A deep learning derived prostate zonal volume-based biomarker from T2-weighted MRI to distinguish between prostate cancer and benign prostatic hyperplasia
- PMID: 40804780
- PMCID: PMC12351090
- DOI: 10.1002/mp.18053
A deep learning derived prostate zonal volume-based biomarker from T2-weighted MRI to distinguish between prostate cancer and benign prostatic hyperplasia
Abstract
Background: Benign prostatic hyperplasia (BPH) and prostate cancer (PCa) share overlapping characteristics on magnetic resonance imaging (MRI), confounding the diagnosis and detection of PCa. There is thus a clinical need to accurately differentiate BPH-Only from BPH-PCa to prevent overdiagnosis and unnecessary biopsies. Although BPH and PCa may share overlapping features, they are distinct clinical entities. Previous evidence suggests that prostate peripheral zone (PZ) and transition zone (TZ) volumes on MRI are differentially associated in patients with BPH-PCa versus those with BPH-Only.
Purpose: To develop and validate the ratio of machine learning derived PZ and TZ volumes on T2-weighted (T2W) MRI as an imaging biomarker to distinguish BPH-PCa and BPH-Only.

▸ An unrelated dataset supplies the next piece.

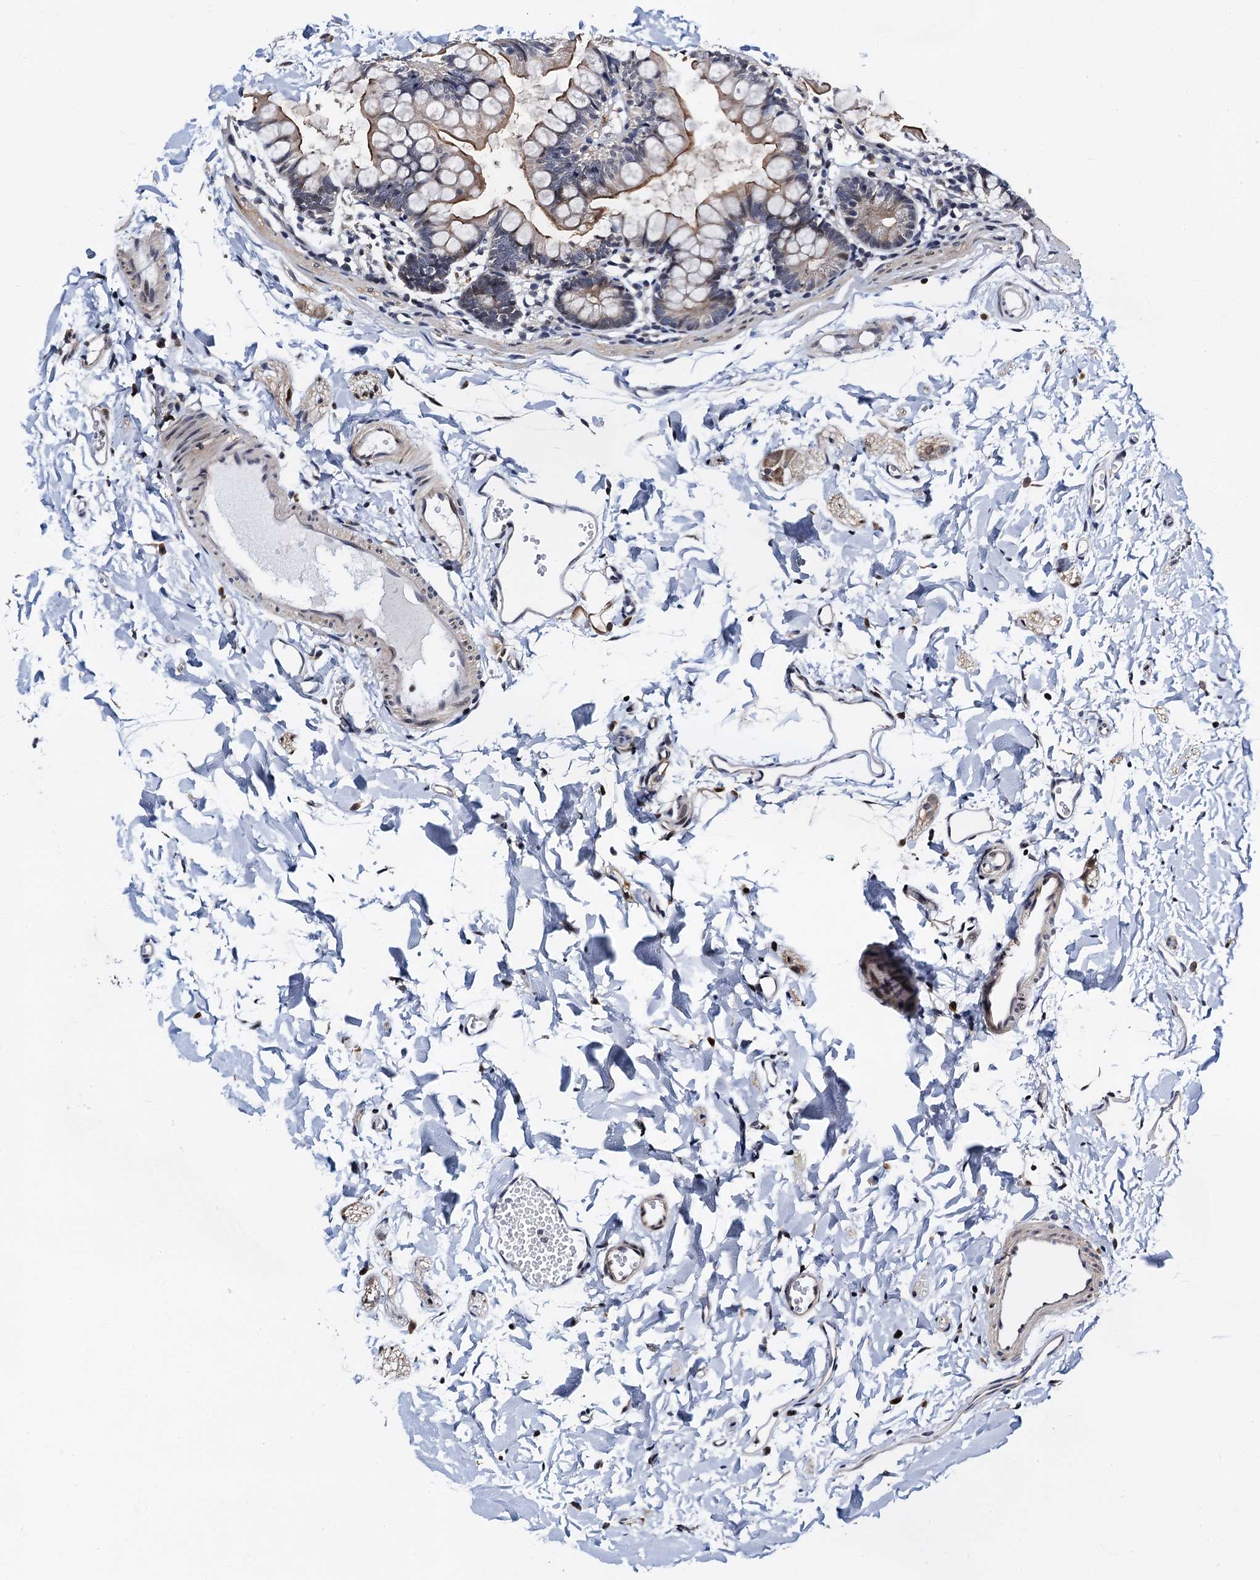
{"staining": {"intensity": "moderate", "quantity": "<25%", "location": "cytoplasmic/membranous"}, "tissue": "small intestine", "cell_type": "Glandular cells", "image_type": "normal", "snomed": [{"axis": "morphology", "description": "Normal tissue, NOS"}, {"axis": "topography", "description": "Small intestine"}], "caption": "Protein staining of unremarkable small intestine reveals moderate cytoplasmic/membranous expression in about <25% of glandular cells.", "gene": "FAM222A", "patient": {"sex": "male", "age": 7}}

Methods: In this single-center, retrospective study, we identified N = 199 patients (106 BPH-Only and 93 with both BPH-PCa) who underwent a three Tesla multi-parametric MRI before systematic biopsy. A radiologist and a urologist jointly annotated PZ and TZ regions of interest on T2W, involving all 199 cases. We presented and trained a 3D conditional generative adversarial network (cGAN)-based prostate zone volume segmentation model (ProZonaNet) to segment 3D prostate TZ, PZ volumes on T2W MRI. We used 139 cases (with 7× data augmentation, yielding 973 training volumes) and an independent test set of 60 cases to train and evaluate ProZonaNet. ProZonaNet was optimized in terms of dice similarity coefficient (DSC). We then computed prostate zonal volume ratio (pZVR = TZ/PZ) from both ProZonaNet segmentations and ground-truth annotations on all 199 cases, evaluating agreement using Concordance Correlation Coefficient (CCC). The pZVR biomarker was assessed for its ability to distinguish BPH-PCa from BPH-Only. Univariate and multivariate analyses were performed to evaluate the independent effect of pZVR over clinical parameters.
Results: ProZonaNet achieved a mean mDICE of 92.5% on the independent test set (N = 60), outperforming state-of-the-art 3D segmentation models. The computed pZVR showed high agreement with ground-truth annotations, with CCC values of 0.960 for BPH-Only and 0.930 for BPH-PCa cases. The pZVR computed using ProZonaNet, along with two other clinical parameters, including age and prostate-specific antigen, improved the AUC from 0.758 to 0.927 in distinguishing between BPH-Only and BPH-PCa. At the same time, on a subset of low-grade prostate cancer cases (106 BPH-Only and 23 BPH-PCa with Gleason Score = 3+3), the integrated pZVR model improved the AUC from 0.750 to 0.910 in distinguishing between patients with BPH-Only versus BPH-PCa. On both univariate and multivariate analyses, pZVR demonstrated significant discrimination between patients with BPH-Only versus BPH-PCa.
Conclusions: We demonstrated that the prostate zonal volume ratio computed with our ProZonaNet can be used to differentiate benign prostatic hyperplasia from prostate cancer on MRI. These results demonstrate the feasibility of non-invasive diagnosis of BPH-PCa, potentially aiding in the ability to distinguish PCa from benign cancer confounders such as BPH-Only.
Keywords: MRI multi‐region 3D segmentation; cGAN; prostate cancer.
© 2025 The Author(s). Medical Physics published by Wiley Periodicals LLC on behalf of American Association of Physicists in Medicine.
Conflict of interest statement
Dr. Anant Madabhushi is a Research Career Scientist at the Atlanta Veterans Affairs Medical Center. He is an equity holder in Picture Health, Elucid Bioimaging, and Inspirata Inc., and currently serves on the advisory board of Picture Health. He consults for Takeda Inc. and has sponsored research agreements with AstraZeneca and Bristol Myers‐Squibb. His technology has been licensed to Picture Health and Elucid Bioimaging. He is also involved in one NIH R01 grant with Inspirata Inc. All other authors declare no competing financial interests.